= What you need to do =
Put every line from all the records below into one numbered list. Skip blank lines and leave the pictures out.

= Record set =
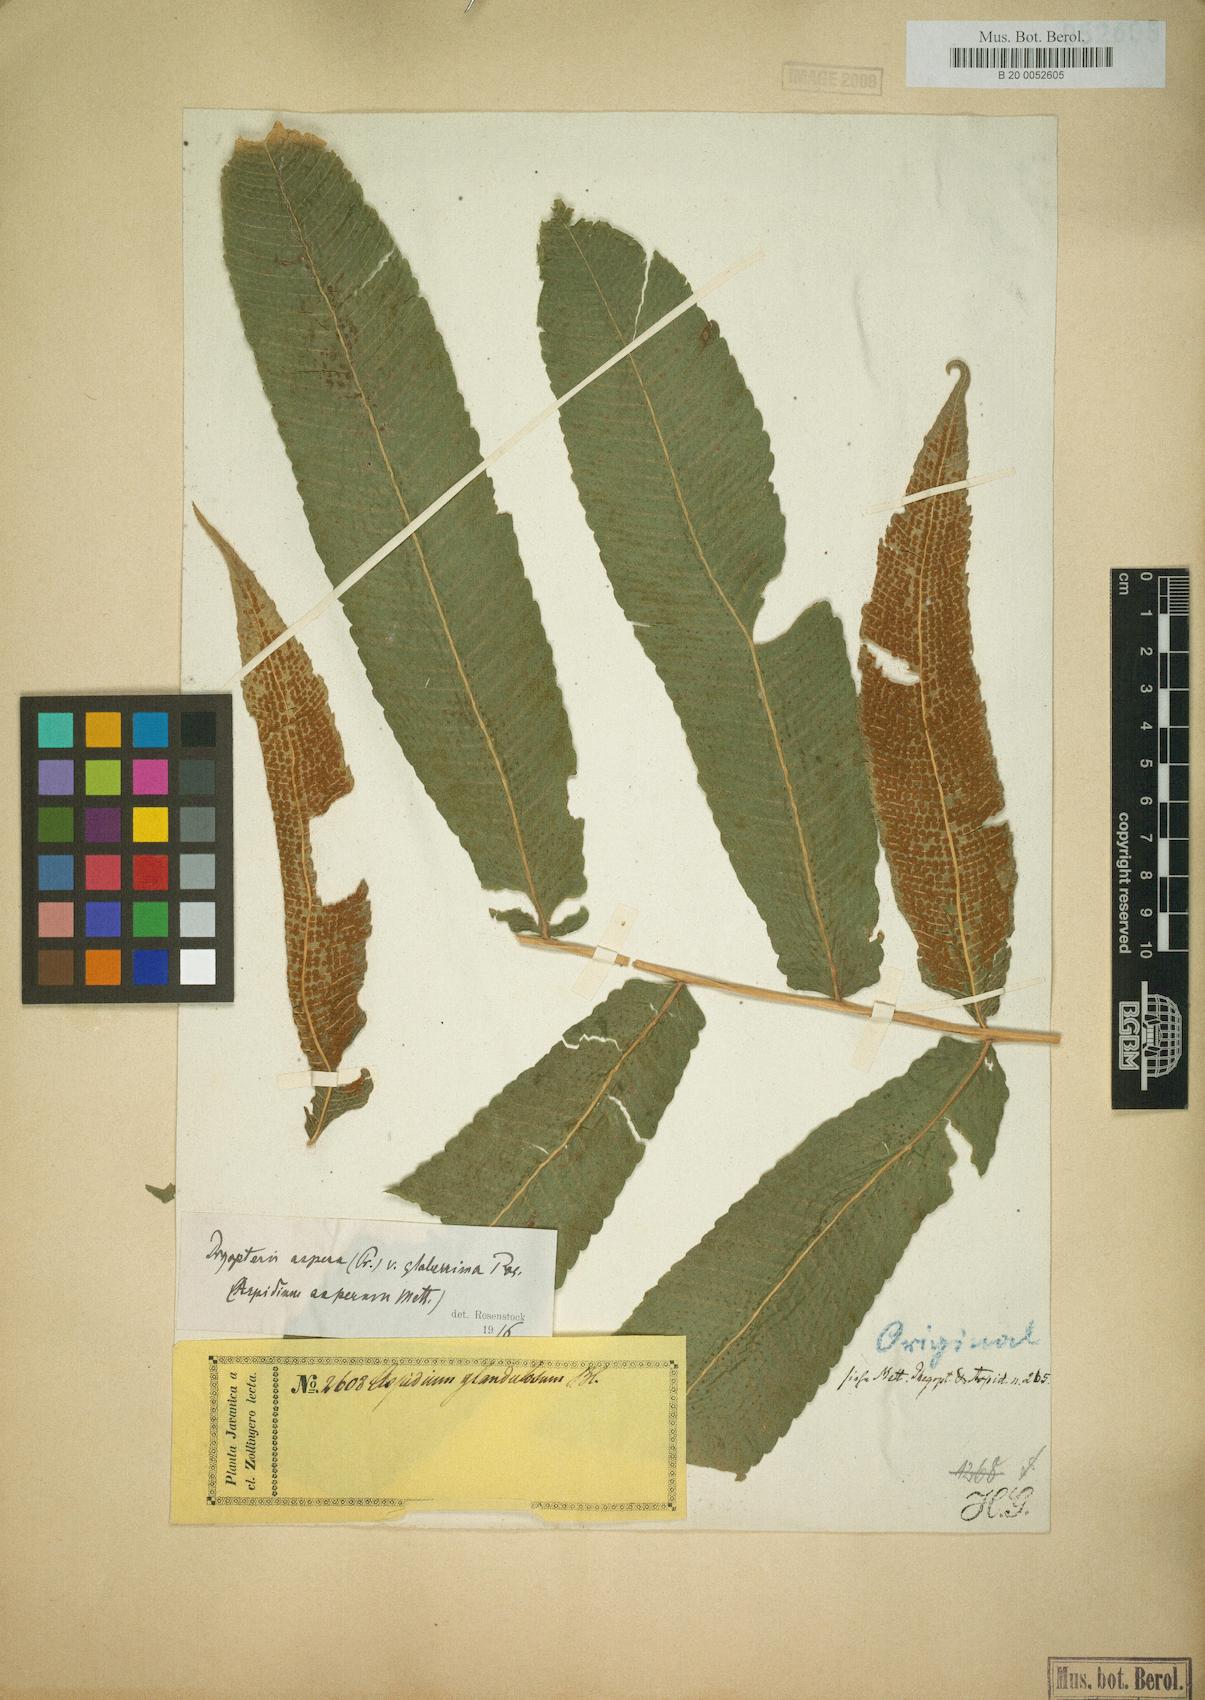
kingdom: Plantae
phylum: Tracheophyta
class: Polypodiopsida
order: Polypodiales
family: Dryopteridaceae
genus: Dryopteris
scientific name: Dryopteris
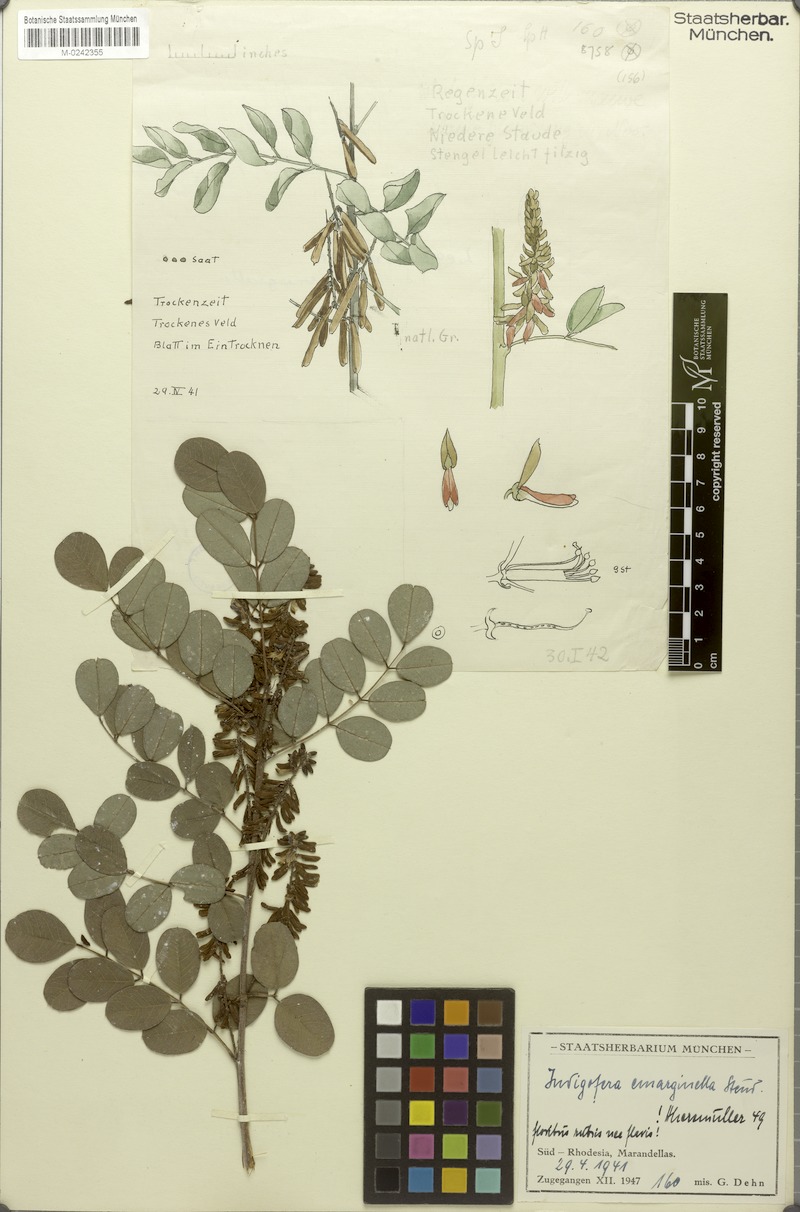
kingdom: Plantae
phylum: Tracheophyta
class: Magnoliopsida
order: Fabales
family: Fabaceae
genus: Indigofera
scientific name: Indigofera emarginella
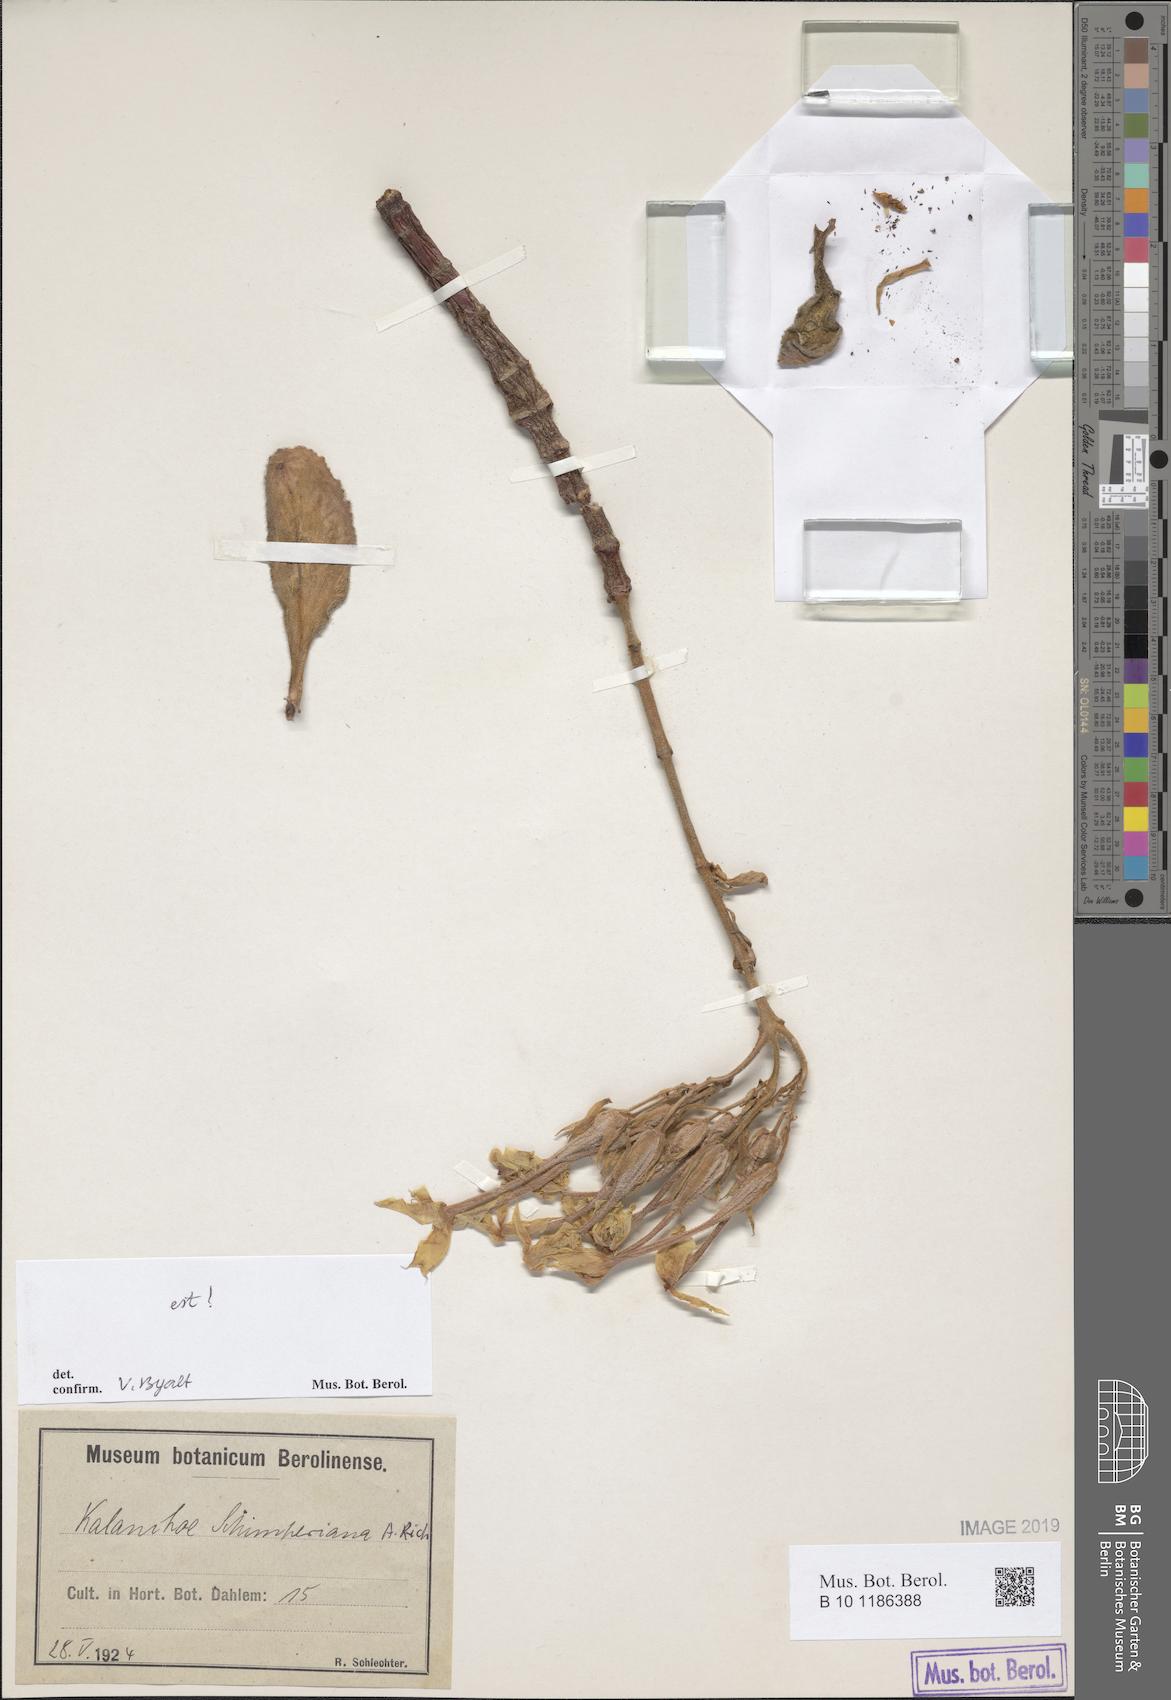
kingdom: Plantae
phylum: Tracheophyta
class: Magnoliopsida
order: Saxifragales
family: Crassulaceae
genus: Kalanchoe
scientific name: Kalanchoe schimperiana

= Final answer =
1. kingdom: Plantae
2. phylum: Tracheophyta
3. class: Polypodiopsida
4. order: Polypodiales
5. family: Dryopteridaceae
6. genus: Dryopteris
7. scientific name: Dryopteris
8. kingdom: Plantae
9. phylum: Tracheophyta
10. class: Magnoliopsida
11. order: Fabales
12. family: Fabaceae
13. genus: Indigofera
14. scientific name: Indigofera emarginella
15. kingdom: Plantae
16. phylum: Tracheophyta
17. class: Magnoliopsida
18. order: Saxifragales
19. family: Crassulaceae
20. genus: Kalanchoe
21. scientific name: Kalanchoe schimperiana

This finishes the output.